Eleanor turned the page, and immediately pointed to a cloud near the top of the image, featuring two figures, standing above eight brown dots. “That’s her!” Eleanor said. “This is the affair! I think this is supposed to be her telling Marge about it to encourage her to rise above or something like that!”

Eleanor looked through the following pages, but no new Simpsons characters appeared – save for realistically-proportioned versions of Marge’s brood.

“Yeah, there’s like a whole ‘nother story in this if you know the Simpsons characters,” Eleanor concluded. “Majumdar certainly did. Or she got crazy lucky which ones she picked.”
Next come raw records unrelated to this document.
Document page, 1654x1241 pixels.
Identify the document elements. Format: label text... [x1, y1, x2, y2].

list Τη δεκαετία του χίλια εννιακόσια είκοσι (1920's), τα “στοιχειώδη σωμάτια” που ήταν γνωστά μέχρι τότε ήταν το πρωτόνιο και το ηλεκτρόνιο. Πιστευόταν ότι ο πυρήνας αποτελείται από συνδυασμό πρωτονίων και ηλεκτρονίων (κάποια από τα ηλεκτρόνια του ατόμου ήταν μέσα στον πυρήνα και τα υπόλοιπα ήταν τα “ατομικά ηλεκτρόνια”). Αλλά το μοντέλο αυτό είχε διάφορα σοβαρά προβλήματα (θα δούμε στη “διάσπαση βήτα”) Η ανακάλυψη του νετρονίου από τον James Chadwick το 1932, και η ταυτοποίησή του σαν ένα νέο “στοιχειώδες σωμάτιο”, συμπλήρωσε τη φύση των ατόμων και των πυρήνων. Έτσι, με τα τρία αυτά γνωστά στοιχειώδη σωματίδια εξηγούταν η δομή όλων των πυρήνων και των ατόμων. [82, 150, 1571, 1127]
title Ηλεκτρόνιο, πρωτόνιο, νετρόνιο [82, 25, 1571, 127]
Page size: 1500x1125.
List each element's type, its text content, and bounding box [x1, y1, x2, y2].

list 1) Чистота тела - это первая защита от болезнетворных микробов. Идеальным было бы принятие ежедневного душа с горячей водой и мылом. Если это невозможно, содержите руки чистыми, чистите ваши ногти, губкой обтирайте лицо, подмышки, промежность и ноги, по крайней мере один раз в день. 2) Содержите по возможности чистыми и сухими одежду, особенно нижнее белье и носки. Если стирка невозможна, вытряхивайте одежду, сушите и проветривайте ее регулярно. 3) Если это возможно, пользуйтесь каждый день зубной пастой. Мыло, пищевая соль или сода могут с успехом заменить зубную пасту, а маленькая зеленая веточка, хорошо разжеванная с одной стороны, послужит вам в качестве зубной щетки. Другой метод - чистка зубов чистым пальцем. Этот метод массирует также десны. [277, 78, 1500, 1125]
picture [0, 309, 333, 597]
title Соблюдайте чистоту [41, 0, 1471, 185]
“No, she had to know,” Gwen agreed. “If the women surrounding Marge have all risen above relationship drama before, it’s intentional. It mirrors Marge leaving Homer in the zine.”

“I mean, I got that she leaves Homer,” Dania said. “Like, I picked that up without knowing The Simpsons. But, like, is it really supposed to have a super linear plot and stuff? Can’t it just be some cool art about Marge’s feminist awakening?”

“If you dig for the meaning, you’ll find it,” Gwen countered. “Majumdar clearly leaves clues and indications in her art. Nothing obvious, but deliberate once discovered.”

“Or it’s just you projecting,” Dania said, eyelids drooping. She took the zine back from Eleanor and turned the pages.

“It can just be art if you want it to,” Eleanor offered. “It’s certainly pretty to look at. You’ve gotta frame that print.”

“For sure,” Dania said. “I might order another one. This image.”

Dania held up the book. The image, “the chorus,” depicted a sketched outline of Marge – somewhere between her hyperrealistic depiction and her Groening silhouette – hovering above the outstreched arms of six additional Marges, rendered only in watercolor, without pen. The vibrant colors and abstract linework transported Dania to the spiritual realm where Marge’s transformation took place. A gravity-free plane where all the support she needed could be found in herself. Or in her many half-pint avatars who surrounded her.